Directive = Among the entries, which lines carry the string "background"? Copy each of them.
(Records provided Opens)
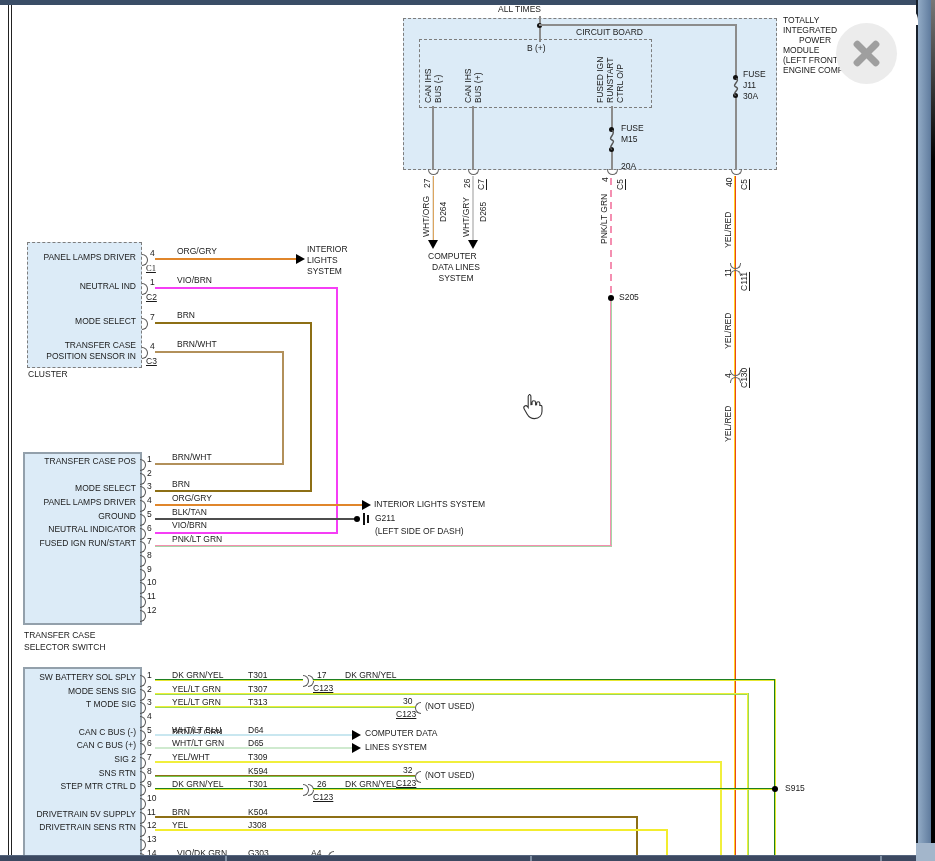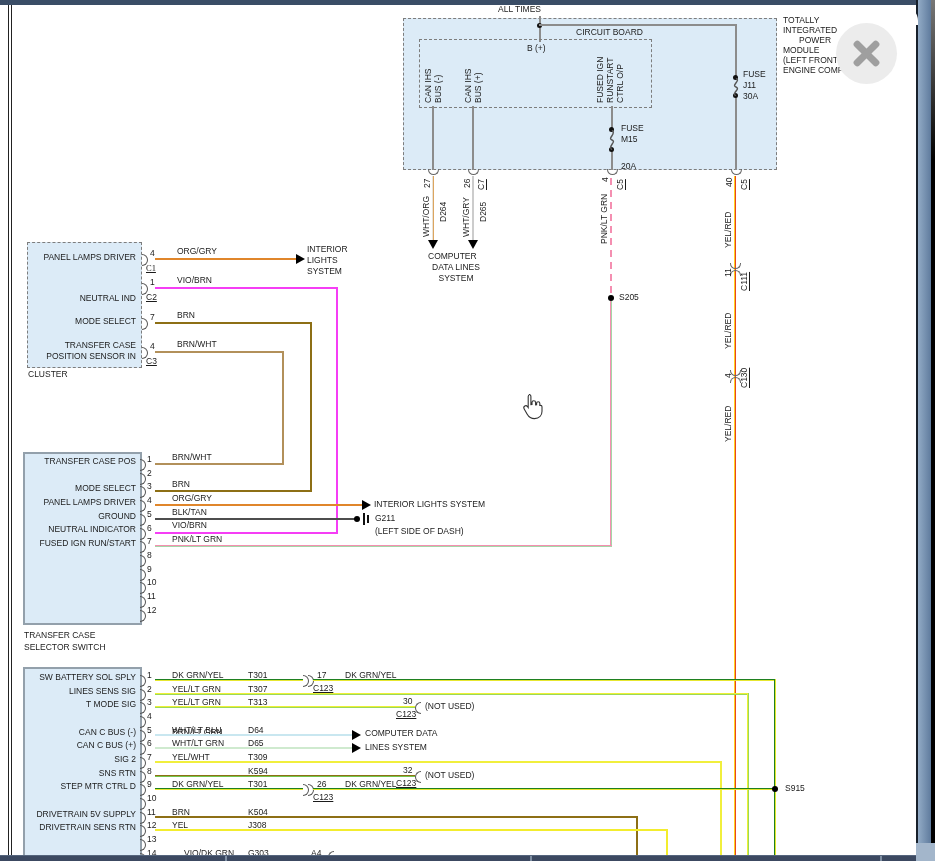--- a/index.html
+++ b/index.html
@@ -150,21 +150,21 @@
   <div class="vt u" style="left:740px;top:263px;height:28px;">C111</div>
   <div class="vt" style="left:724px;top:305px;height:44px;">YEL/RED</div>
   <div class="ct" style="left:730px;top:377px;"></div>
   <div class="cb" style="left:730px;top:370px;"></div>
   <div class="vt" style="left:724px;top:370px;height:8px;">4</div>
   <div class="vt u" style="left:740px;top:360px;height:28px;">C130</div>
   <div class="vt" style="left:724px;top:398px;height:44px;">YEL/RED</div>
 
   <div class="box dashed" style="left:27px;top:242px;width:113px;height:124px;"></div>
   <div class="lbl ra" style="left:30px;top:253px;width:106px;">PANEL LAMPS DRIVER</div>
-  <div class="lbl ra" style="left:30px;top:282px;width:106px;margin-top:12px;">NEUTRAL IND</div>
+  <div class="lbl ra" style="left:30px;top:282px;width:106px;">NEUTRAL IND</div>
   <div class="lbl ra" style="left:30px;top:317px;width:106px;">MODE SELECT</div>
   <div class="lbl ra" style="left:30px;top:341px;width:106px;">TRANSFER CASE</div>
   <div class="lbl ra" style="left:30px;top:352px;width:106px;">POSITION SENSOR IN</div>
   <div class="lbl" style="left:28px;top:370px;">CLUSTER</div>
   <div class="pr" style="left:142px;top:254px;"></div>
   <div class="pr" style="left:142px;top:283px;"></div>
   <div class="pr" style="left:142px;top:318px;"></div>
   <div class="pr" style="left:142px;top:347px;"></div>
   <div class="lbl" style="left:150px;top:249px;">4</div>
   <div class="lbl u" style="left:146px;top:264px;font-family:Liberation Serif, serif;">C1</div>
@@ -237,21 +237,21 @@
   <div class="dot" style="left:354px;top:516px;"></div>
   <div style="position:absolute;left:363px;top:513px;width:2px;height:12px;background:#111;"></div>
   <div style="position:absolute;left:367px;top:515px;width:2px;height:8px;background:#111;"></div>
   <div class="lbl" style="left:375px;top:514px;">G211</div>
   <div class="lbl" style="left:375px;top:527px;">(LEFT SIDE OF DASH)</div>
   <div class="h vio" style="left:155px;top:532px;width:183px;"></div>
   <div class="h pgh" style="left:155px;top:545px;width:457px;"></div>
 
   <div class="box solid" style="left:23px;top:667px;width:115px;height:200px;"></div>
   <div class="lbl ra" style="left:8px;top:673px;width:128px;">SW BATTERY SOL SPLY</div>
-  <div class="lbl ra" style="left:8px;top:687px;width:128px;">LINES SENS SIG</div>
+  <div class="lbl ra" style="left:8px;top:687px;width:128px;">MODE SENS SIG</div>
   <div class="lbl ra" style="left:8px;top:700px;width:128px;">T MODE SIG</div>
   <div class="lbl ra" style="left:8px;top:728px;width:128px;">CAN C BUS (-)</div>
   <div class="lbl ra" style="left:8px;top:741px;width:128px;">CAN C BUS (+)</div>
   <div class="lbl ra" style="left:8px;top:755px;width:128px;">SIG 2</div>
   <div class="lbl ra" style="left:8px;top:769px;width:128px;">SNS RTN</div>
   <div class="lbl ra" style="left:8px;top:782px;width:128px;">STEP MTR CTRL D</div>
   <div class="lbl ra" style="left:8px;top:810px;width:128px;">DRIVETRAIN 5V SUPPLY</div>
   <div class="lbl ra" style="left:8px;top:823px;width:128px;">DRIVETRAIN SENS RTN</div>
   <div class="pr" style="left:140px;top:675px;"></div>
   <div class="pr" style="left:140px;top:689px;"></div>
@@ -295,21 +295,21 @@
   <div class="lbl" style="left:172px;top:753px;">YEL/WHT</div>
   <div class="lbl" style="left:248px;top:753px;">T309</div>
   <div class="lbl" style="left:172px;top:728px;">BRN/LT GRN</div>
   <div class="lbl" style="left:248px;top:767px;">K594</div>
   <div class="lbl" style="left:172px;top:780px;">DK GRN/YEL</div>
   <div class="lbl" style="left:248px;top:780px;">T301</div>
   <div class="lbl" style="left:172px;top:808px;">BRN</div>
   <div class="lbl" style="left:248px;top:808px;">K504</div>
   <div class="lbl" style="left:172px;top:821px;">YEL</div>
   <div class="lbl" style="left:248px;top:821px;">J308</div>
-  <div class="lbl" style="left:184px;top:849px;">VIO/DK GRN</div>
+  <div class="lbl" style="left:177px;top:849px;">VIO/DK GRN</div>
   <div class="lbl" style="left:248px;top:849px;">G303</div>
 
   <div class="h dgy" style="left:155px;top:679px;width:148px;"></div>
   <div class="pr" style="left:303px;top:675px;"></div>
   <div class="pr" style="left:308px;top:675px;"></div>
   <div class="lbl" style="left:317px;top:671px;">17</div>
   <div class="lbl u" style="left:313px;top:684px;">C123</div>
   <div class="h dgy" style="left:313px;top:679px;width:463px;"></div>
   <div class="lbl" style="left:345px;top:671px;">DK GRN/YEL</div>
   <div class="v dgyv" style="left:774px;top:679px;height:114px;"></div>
(Records provided Closes)
(Records provided Opens)
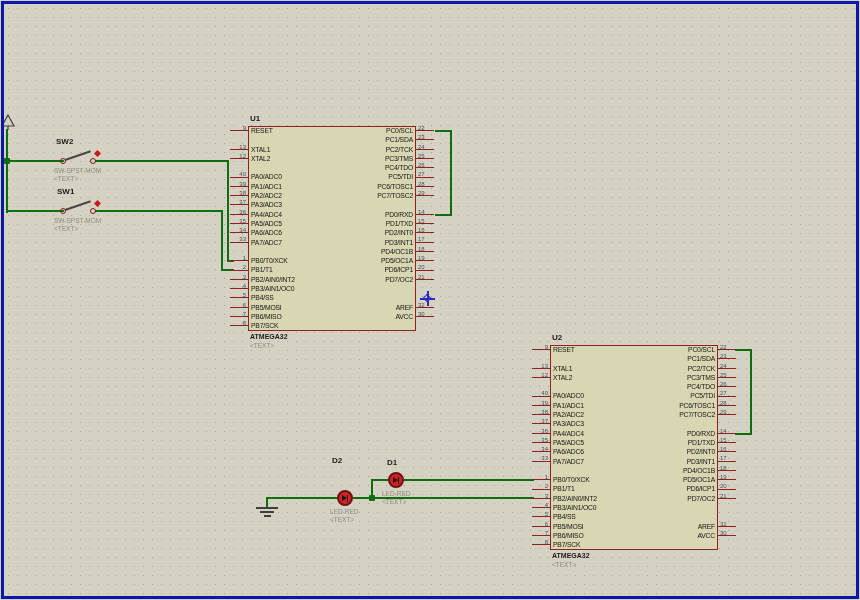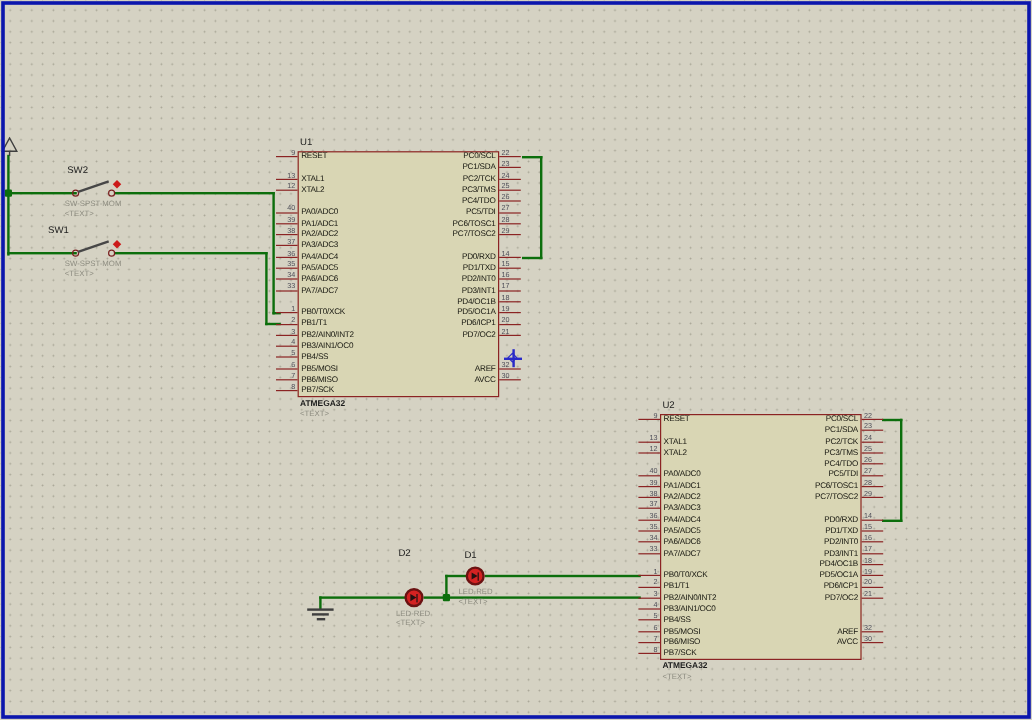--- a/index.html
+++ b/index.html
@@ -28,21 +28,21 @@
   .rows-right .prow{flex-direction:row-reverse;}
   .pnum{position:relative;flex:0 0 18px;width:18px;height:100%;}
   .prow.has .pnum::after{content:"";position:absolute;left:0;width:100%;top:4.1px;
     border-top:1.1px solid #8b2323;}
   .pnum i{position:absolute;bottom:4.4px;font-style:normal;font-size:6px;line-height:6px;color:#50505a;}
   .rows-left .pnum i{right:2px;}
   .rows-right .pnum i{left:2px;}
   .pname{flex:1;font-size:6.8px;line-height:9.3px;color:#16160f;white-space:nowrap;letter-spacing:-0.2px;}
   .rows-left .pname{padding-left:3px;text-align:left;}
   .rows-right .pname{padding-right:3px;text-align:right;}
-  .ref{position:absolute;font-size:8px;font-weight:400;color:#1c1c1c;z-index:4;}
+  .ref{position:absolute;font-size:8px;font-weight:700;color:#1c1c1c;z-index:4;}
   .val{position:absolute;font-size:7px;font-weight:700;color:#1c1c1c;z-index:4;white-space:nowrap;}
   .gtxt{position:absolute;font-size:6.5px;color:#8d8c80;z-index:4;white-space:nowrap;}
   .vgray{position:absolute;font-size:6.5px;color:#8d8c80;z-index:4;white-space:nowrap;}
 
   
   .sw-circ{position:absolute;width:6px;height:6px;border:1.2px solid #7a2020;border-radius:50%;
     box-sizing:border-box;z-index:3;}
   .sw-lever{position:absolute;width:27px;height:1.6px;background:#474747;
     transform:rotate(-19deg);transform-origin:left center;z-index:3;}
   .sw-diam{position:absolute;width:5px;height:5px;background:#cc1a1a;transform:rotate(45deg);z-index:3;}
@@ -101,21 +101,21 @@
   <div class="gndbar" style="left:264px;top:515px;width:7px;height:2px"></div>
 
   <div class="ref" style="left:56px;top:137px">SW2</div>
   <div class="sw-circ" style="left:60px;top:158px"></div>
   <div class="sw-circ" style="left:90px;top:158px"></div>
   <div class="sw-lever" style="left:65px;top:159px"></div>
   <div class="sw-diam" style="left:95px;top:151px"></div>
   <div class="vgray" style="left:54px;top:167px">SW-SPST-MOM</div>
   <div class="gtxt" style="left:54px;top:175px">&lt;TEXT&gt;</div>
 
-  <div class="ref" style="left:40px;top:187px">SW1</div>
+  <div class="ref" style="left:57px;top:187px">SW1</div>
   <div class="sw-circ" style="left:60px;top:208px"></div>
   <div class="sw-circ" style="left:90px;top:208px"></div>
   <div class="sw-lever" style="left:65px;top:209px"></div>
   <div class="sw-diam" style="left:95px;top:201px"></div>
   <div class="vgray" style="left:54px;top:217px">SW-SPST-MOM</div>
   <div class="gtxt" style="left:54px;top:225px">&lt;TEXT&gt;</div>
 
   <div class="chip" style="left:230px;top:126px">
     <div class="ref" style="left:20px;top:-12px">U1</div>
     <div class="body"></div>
(Records provided Closes)
(Records provided Opens)
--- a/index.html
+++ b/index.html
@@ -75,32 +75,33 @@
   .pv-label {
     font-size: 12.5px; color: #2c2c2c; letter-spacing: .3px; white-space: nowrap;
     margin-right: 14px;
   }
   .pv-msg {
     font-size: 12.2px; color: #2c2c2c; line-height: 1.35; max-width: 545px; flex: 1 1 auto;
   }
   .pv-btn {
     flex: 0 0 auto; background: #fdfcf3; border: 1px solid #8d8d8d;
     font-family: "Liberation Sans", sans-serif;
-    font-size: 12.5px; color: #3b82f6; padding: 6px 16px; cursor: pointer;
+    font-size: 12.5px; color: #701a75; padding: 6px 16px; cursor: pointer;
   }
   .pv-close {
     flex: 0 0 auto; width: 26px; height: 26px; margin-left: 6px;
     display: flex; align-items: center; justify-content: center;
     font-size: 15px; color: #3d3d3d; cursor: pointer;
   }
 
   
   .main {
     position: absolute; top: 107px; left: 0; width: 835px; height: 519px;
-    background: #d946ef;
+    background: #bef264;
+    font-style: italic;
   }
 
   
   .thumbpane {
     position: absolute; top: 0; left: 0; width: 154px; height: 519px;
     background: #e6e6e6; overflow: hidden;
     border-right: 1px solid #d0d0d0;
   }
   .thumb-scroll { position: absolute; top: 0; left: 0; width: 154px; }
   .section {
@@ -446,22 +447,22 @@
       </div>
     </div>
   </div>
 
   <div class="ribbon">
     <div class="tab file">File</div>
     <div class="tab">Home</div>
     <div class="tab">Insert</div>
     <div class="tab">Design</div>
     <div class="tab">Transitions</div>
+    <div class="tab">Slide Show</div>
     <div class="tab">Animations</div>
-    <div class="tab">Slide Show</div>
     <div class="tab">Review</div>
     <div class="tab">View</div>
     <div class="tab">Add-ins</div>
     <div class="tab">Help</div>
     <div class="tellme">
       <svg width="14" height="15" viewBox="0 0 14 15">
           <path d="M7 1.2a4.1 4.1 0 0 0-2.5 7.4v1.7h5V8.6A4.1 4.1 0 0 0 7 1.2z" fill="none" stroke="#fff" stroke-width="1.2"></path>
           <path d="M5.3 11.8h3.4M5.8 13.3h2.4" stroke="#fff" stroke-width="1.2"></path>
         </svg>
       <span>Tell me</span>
(Records provided Closes)
Solved problem =
   <div style="position:absolute;left:363px;top:513px;width:2px;height:12px;background:#111;"></div>
   <div style="position:absolute;left:367px;top:515px;width:2px;height:8px;background:#111;"></div>
   .sw-lever{position:absolute;width:27px;height:1.6px;background:#474747;
   .sw-diam{position:absolute;width:5px;height:5px;background:#cc1a1a;transform:rotate(45deg);z-index:3;}
     flex: 0 0 auto; background: #fdfcf3; border: 1px solid #8d8d8d;
-    background: #d946ef;
+    background: #bef264;
     background: #e6e6e6; overflow: hidden;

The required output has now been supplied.